Little known facts about good ole Abe. He kills zombies and vampires. He is also...I mean this is probably pretty obvious...but he is also a Fuck Machine. The book opens with the Prez's woody. Rather than be rude and wake the old lady up he gets the maid, Martha, to relieve his rock hard, well, nine inch rod. Martha is such a good servant and deep throats that thing.
"Martha practically swooned when she saw it. 'May I....may I touch it?' she asked practically swooning at the sight. 'Dear girl, don't just touch it. I want you to swallow it.'"
She's also incredibly flexible. While on her knees with her mouth swallowing Abe, she manages to give him a view of what she is doing under her petticoats. Honestly, not sure how that works, but hey, it's a different time and everything. Maybe women had their vaginas higher up on their bodies. Or something....
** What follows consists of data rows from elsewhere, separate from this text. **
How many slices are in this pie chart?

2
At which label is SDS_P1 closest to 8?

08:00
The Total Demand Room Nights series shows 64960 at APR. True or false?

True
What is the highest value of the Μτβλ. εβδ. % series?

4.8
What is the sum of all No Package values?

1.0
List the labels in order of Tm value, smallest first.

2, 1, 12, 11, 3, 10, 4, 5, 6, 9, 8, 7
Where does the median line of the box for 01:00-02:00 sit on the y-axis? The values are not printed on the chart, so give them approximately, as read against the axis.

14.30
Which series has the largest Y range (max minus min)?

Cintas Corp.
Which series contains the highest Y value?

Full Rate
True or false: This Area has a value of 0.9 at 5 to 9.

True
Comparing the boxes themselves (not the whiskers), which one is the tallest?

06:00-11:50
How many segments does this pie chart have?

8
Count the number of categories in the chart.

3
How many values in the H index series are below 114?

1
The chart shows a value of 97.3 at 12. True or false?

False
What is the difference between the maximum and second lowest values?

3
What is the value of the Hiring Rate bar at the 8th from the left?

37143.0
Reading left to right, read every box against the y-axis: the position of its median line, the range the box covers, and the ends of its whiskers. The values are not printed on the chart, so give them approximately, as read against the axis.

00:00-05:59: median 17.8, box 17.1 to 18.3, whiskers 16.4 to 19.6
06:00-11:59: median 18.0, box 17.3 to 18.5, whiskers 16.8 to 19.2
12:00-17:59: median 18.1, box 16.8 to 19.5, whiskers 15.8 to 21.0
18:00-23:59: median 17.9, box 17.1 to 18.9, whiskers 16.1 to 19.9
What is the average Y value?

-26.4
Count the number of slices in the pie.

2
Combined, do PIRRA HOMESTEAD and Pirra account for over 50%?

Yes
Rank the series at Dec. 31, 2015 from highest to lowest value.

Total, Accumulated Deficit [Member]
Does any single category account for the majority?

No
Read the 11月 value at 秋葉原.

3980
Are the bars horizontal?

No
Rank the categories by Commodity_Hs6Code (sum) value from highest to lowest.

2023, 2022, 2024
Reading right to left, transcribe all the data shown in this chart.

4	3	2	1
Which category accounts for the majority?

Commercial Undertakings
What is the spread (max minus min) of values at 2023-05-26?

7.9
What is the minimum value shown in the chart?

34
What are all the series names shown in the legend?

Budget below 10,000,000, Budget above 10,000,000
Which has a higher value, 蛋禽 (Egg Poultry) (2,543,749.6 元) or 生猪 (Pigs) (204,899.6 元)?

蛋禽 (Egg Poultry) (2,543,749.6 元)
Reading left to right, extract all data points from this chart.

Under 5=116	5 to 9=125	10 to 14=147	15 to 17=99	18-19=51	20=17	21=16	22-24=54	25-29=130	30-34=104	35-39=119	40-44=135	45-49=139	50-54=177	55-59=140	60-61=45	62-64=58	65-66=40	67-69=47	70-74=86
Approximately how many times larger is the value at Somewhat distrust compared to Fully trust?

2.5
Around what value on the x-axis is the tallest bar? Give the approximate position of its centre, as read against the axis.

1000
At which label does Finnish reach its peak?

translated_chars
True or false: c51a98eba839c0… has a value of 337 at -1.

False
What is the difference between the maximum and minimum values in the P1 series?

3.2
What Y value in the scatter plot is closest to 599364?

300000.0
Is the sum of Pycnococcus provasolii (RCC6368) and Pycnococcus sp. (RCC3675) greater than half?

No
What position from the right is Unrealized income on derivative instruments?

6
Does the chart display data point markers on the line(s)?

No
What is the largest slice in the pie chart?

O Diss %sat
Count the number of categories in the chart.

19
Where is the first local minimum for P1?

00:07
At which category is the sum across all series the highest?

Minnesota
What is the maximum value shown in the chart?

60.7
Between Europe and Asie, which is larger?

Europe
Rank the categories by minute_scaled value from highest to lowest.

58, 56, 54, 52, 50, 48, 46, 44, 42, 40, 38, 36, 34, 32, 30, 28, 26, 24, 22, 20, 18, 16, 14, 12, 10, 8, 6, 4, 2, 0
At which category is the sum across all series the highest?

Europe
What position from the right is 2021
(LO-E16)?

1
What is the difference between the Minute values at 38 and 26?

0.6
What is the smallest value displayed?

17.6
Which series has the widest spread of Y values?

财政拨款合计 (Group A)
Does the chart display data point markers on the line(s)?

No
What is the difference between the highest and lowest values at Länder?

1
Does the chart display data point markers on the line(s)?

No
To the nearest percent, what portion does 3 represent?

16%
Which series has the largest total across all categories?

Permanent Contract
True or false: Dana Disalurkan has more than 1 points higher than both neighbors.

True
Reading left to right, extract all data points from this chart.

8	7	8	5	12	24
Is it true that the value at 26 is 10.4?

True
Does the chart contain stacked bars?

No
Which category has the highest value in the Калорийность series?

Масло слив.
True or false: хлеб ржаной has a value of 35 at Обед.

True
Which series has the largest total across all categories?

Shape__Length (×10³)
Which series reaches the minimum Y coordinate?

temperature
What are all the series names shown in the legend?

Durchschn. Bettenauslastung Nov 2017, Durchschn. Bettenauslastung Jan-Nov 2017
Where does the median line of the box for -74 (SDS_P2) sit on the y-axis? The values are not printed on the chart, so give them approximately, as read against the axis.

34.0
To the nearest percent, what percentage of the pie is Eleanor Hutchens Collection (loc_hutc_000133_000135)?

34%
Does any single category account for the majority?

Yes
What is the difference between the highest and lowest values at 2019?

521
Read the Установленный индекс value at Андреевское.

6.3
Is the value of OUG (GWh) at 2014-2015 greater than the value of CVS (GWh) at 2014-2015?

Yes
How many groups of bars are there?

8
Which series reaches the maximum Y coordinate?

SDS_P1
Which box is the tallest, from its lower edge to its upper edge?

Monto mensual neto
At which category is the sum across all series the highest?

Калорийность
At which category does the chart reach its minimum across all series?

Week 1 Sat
Not only is Abe great with the ladies he's also great with his politician peers. When they walk in on Abe working over the Japanese turn coat, he gives them a good time too.
"Rather than risk embarrassment, I chose to brush off their incredulity and continue where I left off. I said: 'Now that you are here, you can learn why they call me Gaybraham Lincoln.'" The four men then enjoy each others company.
Prior to this scene we learn that Abe's tool is a umm...tool to stop the plot of the evil Japanese emperor who wants to blow up the moon. His "spunk" is a molten hot and able to travel far distances. It even gets confused with a comet. Amazing stuff.
This book is pretty much genius. From the cover, to the interior prose I was hooked. I feel like giving my dawgs a pound and saying "Abe is da man."
I love this funky and colorful erotic tales. Really I do.